### PROBLEM
Reproduce every line of the records below verbatim, keeping their order.
++++ DATA ENTRIES ++++
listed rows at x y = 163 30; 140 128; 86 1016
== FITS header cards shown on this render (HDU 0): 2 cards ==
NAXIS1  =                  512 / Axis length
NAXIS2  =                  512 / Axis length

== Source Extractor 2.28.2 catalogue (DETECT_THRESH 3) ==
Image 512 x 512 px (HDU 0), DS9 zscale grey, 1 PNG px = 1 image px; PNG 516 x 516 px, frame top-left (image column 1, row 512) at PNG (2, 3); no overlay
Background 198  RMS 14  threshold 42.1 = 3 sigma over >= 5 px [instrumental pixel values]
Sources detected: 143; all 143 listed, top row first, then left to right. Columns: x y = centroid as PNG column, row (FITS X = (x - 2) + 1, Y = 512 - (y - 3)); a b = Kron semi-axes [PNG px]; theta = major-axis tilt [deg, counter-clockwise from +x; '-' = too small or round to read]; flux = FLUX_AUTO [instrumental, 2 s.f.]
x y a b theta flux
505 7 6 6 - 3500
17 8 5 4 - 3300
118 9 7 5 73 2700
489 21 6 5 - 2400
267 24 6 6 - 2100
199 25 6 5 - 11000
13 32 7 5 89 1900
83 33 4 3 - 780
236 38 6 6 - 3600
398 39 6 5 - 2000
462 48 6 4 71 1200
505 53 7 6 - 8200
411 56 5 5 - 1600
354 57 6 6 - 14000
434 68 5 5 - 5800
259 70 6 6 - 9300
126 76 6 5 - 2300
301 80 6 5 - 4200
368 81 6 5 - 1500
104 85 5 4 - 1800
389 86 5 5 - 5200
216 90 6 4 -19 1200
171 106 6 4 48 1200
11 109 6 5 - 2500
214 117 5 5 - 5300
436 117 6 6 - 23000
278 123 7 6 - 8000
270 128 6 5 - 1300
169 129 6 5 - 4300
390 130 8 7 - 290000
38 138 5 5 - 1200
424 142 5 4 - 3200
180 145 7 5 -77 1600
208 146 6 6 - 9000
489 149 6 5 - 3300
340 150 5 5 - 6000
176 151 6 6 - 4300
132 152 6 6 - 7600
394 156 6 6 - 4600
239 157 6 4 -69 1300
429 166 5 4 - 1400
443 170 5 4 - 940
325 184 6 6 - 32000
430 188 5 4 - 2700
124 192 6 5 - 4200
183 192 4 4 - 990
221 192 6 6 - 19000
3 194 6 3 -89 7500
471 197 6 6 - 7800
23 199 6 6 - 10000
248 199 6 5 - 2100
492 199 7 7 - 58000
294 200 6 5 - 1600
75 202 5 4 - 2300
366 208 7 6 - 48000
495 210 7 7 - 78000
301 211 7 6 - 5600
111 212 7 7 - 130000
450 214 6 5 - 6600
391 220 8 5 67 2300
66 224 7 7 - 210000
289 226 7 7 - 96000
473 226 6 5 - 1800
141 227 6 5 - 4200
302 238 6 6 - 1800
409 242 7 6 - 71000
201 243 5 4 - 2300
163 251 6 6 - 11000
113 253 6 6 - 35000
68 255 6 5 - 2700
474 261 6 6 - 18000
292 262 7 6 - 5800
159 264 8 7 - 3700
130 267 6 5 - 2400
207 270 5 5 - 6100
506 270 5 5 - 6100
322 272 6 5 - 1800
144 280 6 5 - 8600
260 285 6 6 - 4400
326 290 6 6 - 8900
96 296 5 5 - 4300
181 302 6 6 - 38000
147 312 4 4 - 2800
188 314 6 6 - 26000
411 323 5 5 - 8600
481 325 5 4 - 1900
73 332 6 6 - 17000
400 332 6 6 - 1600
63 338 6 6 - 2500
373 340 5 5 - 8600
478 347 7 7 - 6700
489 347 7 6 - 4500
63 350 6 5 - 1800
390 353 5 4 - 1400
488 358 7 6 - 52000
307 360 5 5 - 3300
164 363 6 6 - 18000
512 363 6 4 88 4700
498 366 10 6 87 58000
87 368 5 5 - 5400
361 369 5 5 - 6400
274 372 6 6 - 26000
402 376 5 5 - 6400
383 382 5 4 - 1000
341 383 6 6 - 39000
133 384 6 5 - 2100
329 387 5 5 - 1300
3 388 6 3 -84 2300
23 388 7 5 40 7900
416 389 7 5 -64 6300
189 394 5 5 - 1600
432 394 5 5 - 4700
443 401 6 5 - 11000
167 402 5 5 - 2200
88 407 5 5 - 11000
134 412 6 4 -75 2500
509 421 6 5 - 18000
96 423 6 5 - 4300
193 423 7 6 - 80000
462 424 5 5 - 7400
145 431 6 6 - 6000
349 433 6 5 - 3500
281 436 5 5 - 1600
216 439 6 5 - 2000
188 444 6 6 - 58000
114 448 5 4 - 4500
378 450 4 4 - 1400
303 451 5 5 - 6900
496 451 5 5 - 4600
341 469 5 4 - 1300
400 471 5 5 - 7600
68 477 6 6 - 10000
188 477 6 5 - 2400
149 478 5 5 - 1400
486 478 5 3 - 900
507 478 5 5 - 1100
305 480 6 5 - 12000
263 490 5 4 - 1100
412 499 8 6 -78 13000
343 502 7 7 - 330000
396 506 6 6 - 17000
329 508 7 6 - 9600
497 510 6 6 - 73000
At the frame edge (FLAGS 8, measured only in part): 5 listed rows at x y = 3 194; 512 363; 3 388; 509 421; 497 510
++++
### TASK ANSWER
listed rows at x y = 163 30; 140 128; 86 1016
== FITS header cards shown on this render (HDU 0): 2 cards ==
NAXIS1  =                  512 / Axis length
NAXIS2  =                  512 / Axis length

== Source Extractor 2.28.2 catalogue (DETECT_THRESH 3) ==
Image 512 x 512 px (HDU 0), DS9 zscale grey, 1 PNG px = 1 image px; PNG 516 x 516 px, frame top-left (image column 1, row 512) at PNG (2, 3); no overlay
Background 198  RMS 14  threshold 42.1 = 3 sigma over >= 5 px [instrumental pixel values]
Sources detected: 143; all 143 listed, top row first, then left to right. Columns: x y = centroid as PNG column, row (FITS X = (x - 2) + 1, Y = 512 - (y - 3)); a b = Kron semi-axes [PNG px]; theta = major-axis tilt [deg, counter-clockwise from +x; '-' = too small or round to read]; flux = FLUX_AUTO [instrumental, 2 s.f.]
x y a b theta flux
505 7 6 6 - 3500
17 8 5 4 - 3300
118 9 7 5 73 2700
489 21 6 5 - 2400
267 24 6 6 - 2100
199 25 6 5 - 11000
13 32 7 5 89 1900
83 33 4 3 - 780
236 38 6 6 - 3600
398 39 6 5 - 2000
462 48 6 4 71 1200
505 53 7 6 - 8200
411 56 5 5 - 1600
354 57 6 6 - 14000
434 68 5 5 - 5800
259 70 6 6 - 9300
126 76 6 5 - 2300
301 80 6 5 - 4200
368 81 6 5 - 1500
104 85 5 4 - 1800
389 86 5 5 - 5200
216 90 6 4 -19 1200
171 106 6 4 48 1200
11 109 6 5 - 2500
214 117 5 5 - 5300
436 117 6 6 - 23000
278 123 7 6 - 8000
270 128 6 5 - 1300
169 129 6 5 - 4300
390 130 8 7 - 290000
38 138 5 5 - 1200
424 142 5 4 - 3200
180 145 7 5 -77 1600
208 146 6 6 - 9000
489 149 6 5 - 3300
340 150 5 5 - 6000
176 151 6 6 - 4300
132 152 6 6 - 7600
394 156 6 6 - 4600
239 157 6 4 -69 1300
429 166 5 4 - 1400
443 170 5 4 - 940
325 184 6 6 - 32000
430 188 5 4 - 2700
124 192 6 5 - 4200
183 192 4 4 - 990
221 192 6 6 - 19000
3 194 6 3 -89 7500
471 197 6 6 - 7800
23 199 6 6 - 10000
248 199 6 5 - 2100
492 199 7 7 - 58000
294 200 6 5 - 1600
75 202 5 4 - 2300
366 208 7 6 - 48000
495 210 7 7 - 78000
301 211 7 6 - 5600
111 212 7 7 - 130000
450 214 6 5 - 6600
391 220 8 5 67 2300
66 224 7 7 - 210000
289 226 7 7 - 96000
473 226 6 5 - 1800
141 227 6 5 - 4200
302 238 6 6 - 1800
409 242 7 6 - 71000
201 243 5 4 - 2300
163 251 6 6 - 11000
113 253 6 6 - 35000
68 255 6 5 - 2700
474 261 6 6 - 18000
292 262 7 6 - 5800
159 264 8 7 - 3700
130 267 6 5 - 2400
207 270 5 5 - 6100
506 270 5 5 - 6100
322 272 6 5 - 1800
144 280 6 5 - 8600
260 285 6 6 - 4400
326 290 6 6 - 8900
96 296 5 5 - 4300
181 302 6 6 - 38000
147 312 4 4 - 2800
188 314 6 6 - 26000
411 323 5 5 - 8600
481 325 5 4 - 1900
73 332 6 6 - 17000
400 332 6 6 - 1600
63 338 6 6 - 2500
373 340 5 5 - 8600
478 347 7 7 - 6700
489 347 7 6 - 4500
63 350 6 5 - 1800
390 353 5 4 - 1400
488 358 7 6 - 52000
307 360 5 5 - 3300
164 363 6 6 - 18000
512 363 6 4 88 4700
498 366 10 6 87 58000
87 368 5 5 - 5400
361 369 5 5 - 6400
274 372 6 6 - 26000
402 376 5 5 - 6400
383 382 5 4 - 1000
341 383 6 6 - 39000
133 384 6 5 - 2100
329 387 5 5 - 1300
3 388 6 3 -84 2300
23 388 7 5 40 7900
416 389 7 5 -64 6300
189 394 5 5 - 1600
432 394 5 5 - 4700
443 401 6 5 - 11000
167 402 5 5 - 2200
88 407 5 5 - 11000
134 412 6 4 -75 2500
509 421 6 5 - 18000
96 423 6 5 - 4300
193 423 7 6 - 80000
462 424 5 5 - 7400
145 431 6 6 - 6000
349 433 6 5 - 3500
281 436 5 5 - 1600
216 439 6 5 - 2000
188 444 6 6 - 58000
114 448 5 4 - 4500
378 450 4 4 - 1400
303 451 5 5 - 6900
496 451 5 5 - 4600
341 469 5 4 - 1300
400 471 5 5 - 7600
68 477 6 6 - 10000
188 477 6 5 - 2400
149 478 5 5 - 1400
486 478 5 3 - 900
507 478 5 5 - 1100
305 480 6 5 - 12000
263 490 5 4 - 1100
412 499 8 6 -78 13000
343 502 7 7 - 330000
396 506 6 6 - 17000
329 508 7 6 - 9600
497 510 6 6 - 73000
At the frame edge (FLAGS 8, measured only in part): 5 listed rows at x y = 3 194; 512 363; 3 388; 509 421; 497 510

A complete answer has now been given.